Tuesday, February 17, 2009

Time Travel

The Tardis has NOTHING on this!I've done a little time-travelling lately. Made a few notes along the way:
  • Time Machine finally finished. Think I'll head back to the Cold War and warn them about the bomb. If there’s a city where London used to be, it worked!

  • Time Machine working great. Just hate that I have to travel in the nude. James Cameron was right.

  • Evidently rubbing Hitler’s toothbrush on my butt had no effect on the war. Wait, I’m not typing in German...! Ok, so it worked then.

  • Cleopatra's not that hot. Don’t know what the fuss was about: she smelled like asp.
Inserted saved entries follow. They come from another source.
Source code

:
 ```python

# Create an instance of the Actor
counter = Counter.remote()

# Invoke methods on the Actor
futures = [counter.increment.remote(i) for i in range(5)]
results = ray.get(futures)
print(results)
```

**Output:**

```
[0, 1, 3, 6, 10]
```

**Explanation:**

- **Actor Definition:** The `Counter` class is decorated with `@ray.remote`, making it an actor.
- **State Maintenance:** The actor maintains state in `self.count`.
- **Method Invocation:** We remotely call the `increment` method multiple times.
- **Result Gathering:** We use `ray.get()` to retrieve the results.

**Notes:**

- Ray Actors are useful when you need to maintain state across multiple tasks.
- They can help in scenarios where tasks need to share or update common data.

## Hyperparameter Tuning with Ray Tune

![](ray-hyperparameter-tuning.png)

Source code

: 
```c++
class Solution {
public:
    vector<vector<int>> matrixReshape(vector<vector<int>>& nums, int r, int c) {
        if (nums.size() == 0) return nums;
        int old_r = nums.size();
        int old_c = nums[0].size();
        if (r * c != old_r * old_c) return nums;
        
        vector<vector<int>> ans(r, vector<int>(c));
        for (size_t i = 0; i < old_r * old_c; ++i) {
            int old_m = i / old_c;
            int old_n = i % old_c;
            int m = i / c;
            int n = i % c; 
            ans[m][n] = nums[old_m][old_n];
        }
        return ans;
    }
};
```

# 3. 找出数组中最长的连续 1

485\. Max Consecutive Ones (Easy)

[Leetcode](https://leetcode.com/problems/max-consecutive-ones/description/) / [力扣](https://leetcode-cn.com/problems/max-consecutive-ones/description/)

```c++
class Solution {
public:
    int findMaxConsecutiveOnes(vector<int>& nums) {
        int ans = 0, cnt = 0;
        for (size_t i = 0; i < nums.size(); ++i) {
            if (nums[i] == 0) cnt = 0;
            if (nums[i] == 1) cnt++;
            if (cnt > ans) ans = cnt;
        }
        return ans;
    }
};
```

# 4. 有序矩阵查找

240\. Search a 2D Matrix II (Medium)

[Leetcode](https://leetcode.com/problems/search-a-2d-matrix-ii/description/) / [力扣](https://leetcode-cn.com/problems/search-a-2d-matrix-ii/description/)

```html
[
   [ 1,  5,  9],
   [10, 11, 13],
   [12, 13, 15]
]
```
  • Just went back and beat up on my 1st.Form self. Now I can see why this appealed to the 5th.Formers back then.

  • Persuaded the Vikings to change the sheep faces on the front of their ships to dragons. We’ll see.

  • Put a towbar on the Time Machine. Off to Galilee with a trailer-load of loaves and fishes.

  • Guess what Attila’s wife calls him? No, “monkey butt”!! I guessed wrong too!

  • Future Madonna will do you for five bucks. Thinks adopting the entire population of Zambia was a mistake. She’s 90, but still...$5 is a bargain!

  • Told JFK to get a move on, or he'd miss out on the Moon. "The Moon?! I'm a bit busy with Cuba right now!"

  • Gave Marilyn the heads-up: gentlemen really do prefer blondes.

  • Just time-travelled to Ancient Macedonia. Gave a pep talk to a kid named Alexander the Mediocre. Hope that worked out.

  • Painted the Red Baron’s plane green last night. He was so confused. "I’m sure I parked it there!" What a doofus.

  • Swapped a gourd of water for wine at some wedding in Cana. Should have seen the expressions on their faces.

  • Almost busted by my 6-year old self. Hid under the bed for three hours. He was freaked out.

  • 13th Century England definitely not ready for Ye Olde Breast Exam Clinic.

  • Turns out that neanderthals CAN mate with humans, but you need to get them very drunk.

  • Antwerp is nice in 1630. Lunched with Rubens. Told him plus-sized women would be all the rage.

  • In ancient Egypt this morning. Suggested round tombs for their pharaohs, but they'd already signed the contracts for pointy ones.

  • The Aztecs have a princess called Neutrogina. She has lovely skin.